Das Tanelorn spielt > [Cthulhu] Spawn of Azathoth
[SoA 2. Akt] Am Kaiserdamm - Sa., 17.09.1927
Der Läuterer:
Samstag, 17. Sept. 1927
IM EINGANGSBEREICH DES HAUSES
Als Ihr nach Hause kommt und die Tür aufschliesst, seht Ihr einen Brief am Boden liegen, der offensichtlich unter der Tür durchgeschoben wurde.
Darauf geschrieben, in etwas krakeliger Handschrift, steht:
z.Hd.
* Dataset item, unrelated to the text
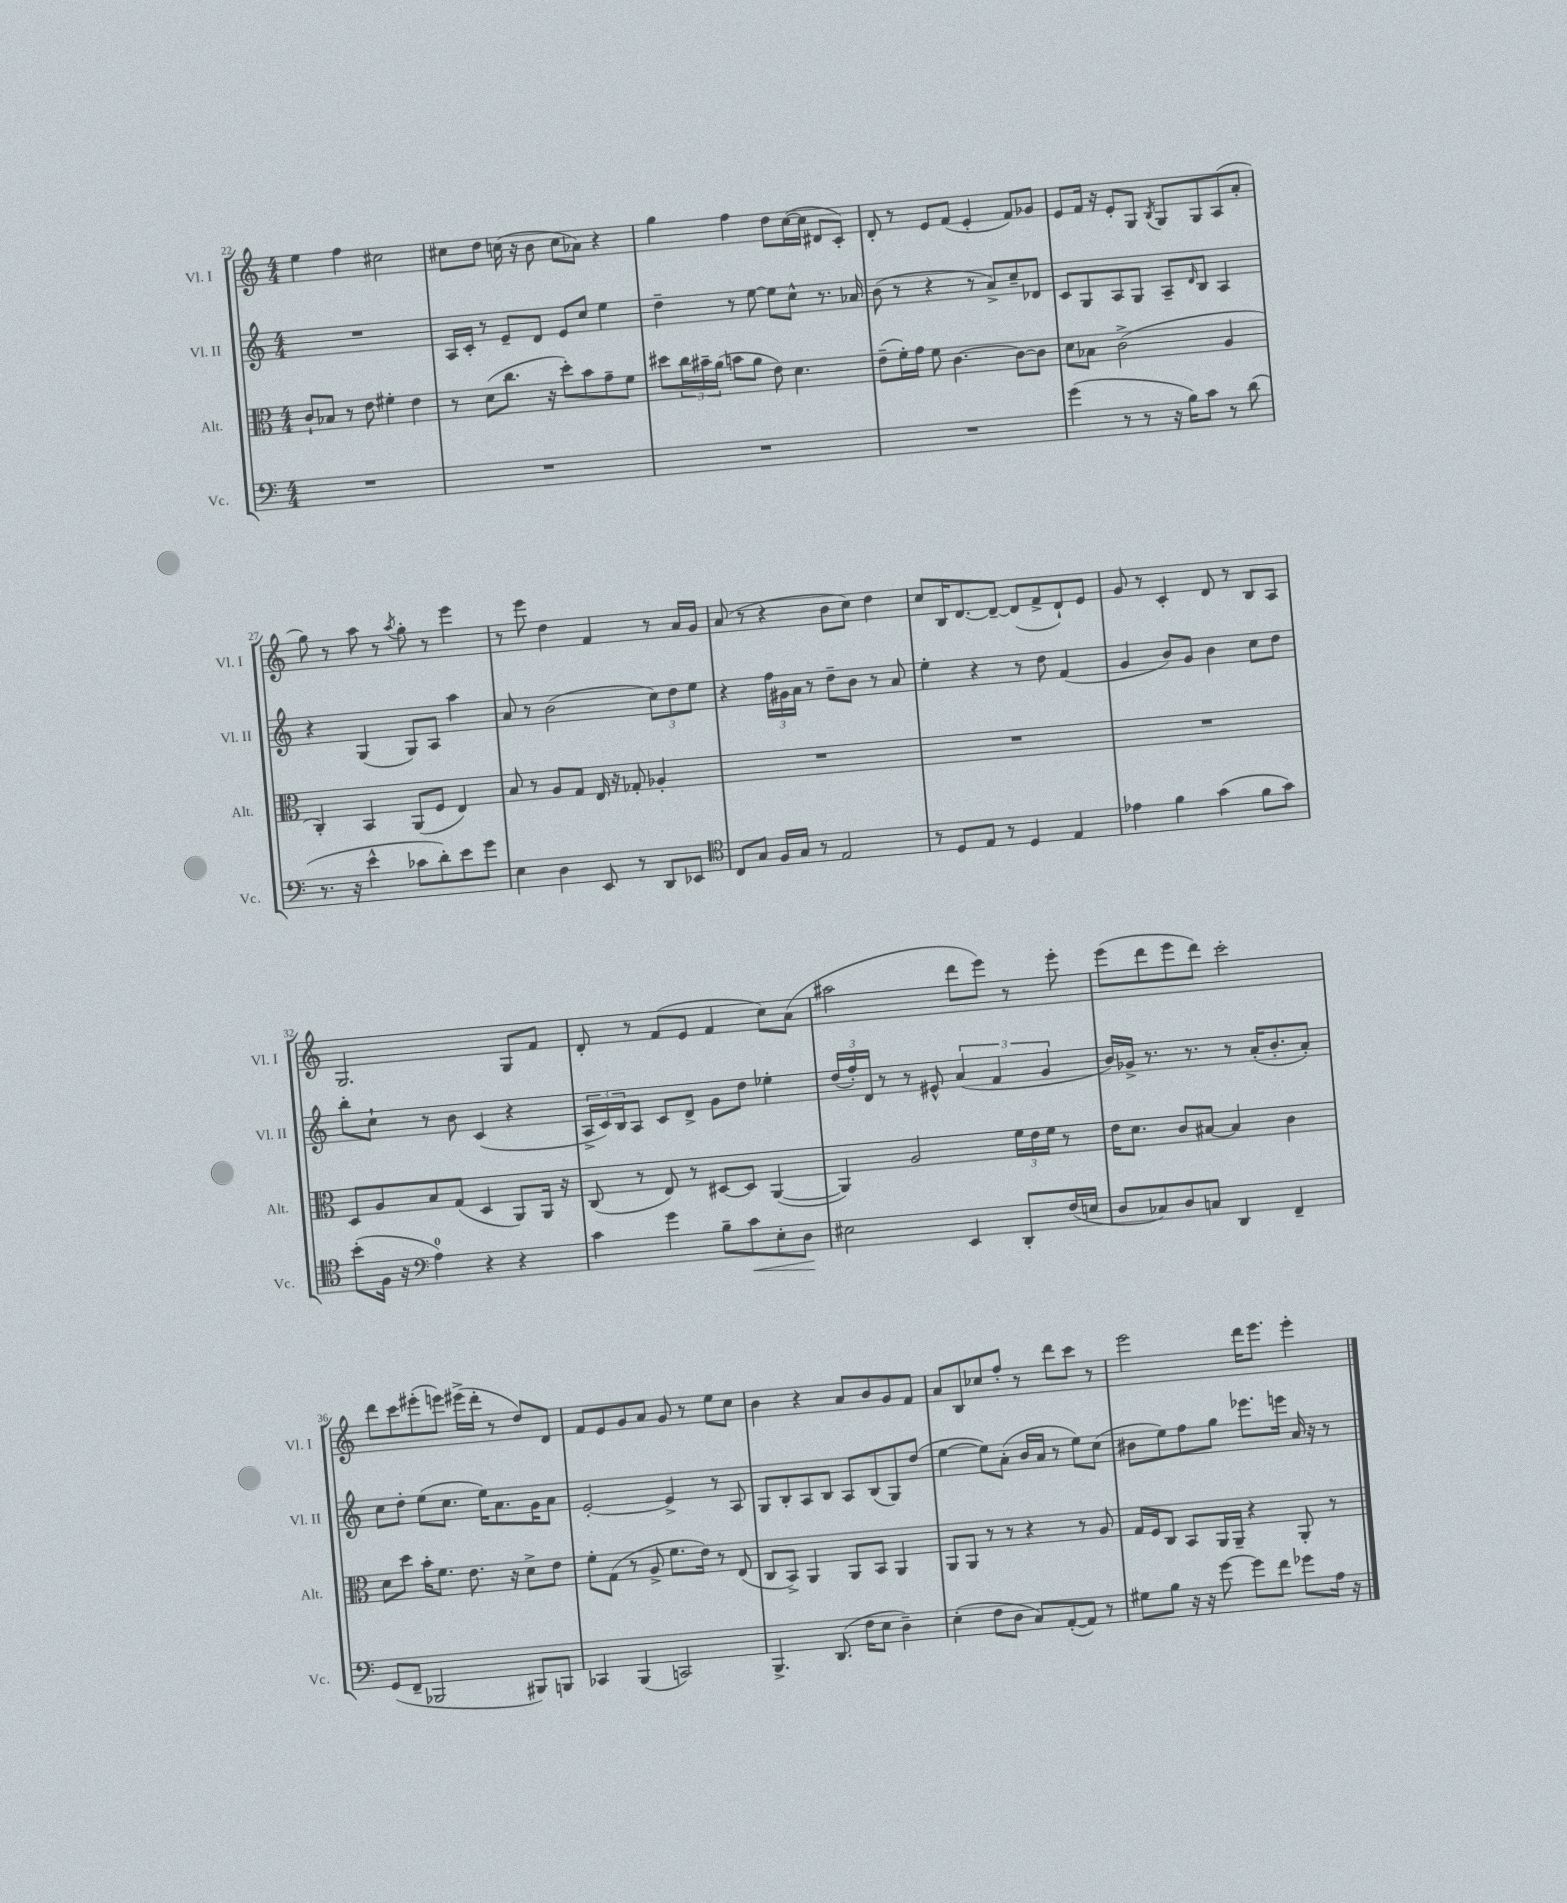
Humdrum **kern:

Hr. Anton
Joran:
IM EINGANGSBEREICH DES HAUSES
Verwirrt betrachte ich den Brief am Boden. Die Dienstbotenpost hat hier eigentlich nichts zu suchen. Verlegen murmele ich: "Entschuldigung ... ich habe keine Ahnung ..."
Dann lasse ich den Brief in der Innentasche meines Jackets verschwinden und gebe mich wieder dienstbeflissen: "Wenn Sie den Wagen nicht weiter benötigen, würde ich ihn in die Garage stellen?"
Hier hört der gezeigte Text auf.